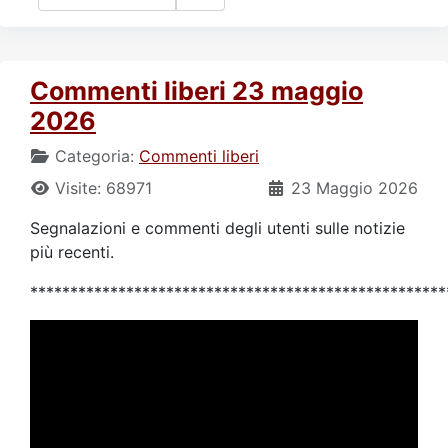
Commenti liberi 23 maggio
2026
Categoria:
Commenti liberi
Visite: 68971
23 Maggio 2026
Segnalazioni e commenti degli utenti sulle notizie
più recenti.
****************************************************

####################

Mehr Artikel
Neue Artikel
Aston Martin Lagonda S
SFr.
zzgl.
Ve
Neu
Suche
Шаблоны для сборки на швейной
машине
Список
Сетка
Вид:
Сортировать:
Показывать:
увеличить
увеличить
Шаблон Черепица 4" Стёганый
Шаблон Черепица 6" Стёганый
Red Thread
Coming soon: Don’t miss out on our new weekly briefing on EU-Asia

####################

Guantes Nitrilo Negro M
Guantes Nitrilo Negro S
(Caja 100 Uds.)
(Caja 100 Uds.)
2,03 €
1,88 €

####################

[REQUIRED ACTION]
Check each line of the material for the string "Черепица" and state how many lines contain it, with only the number as the answer.

[ANSWER SPACE]
2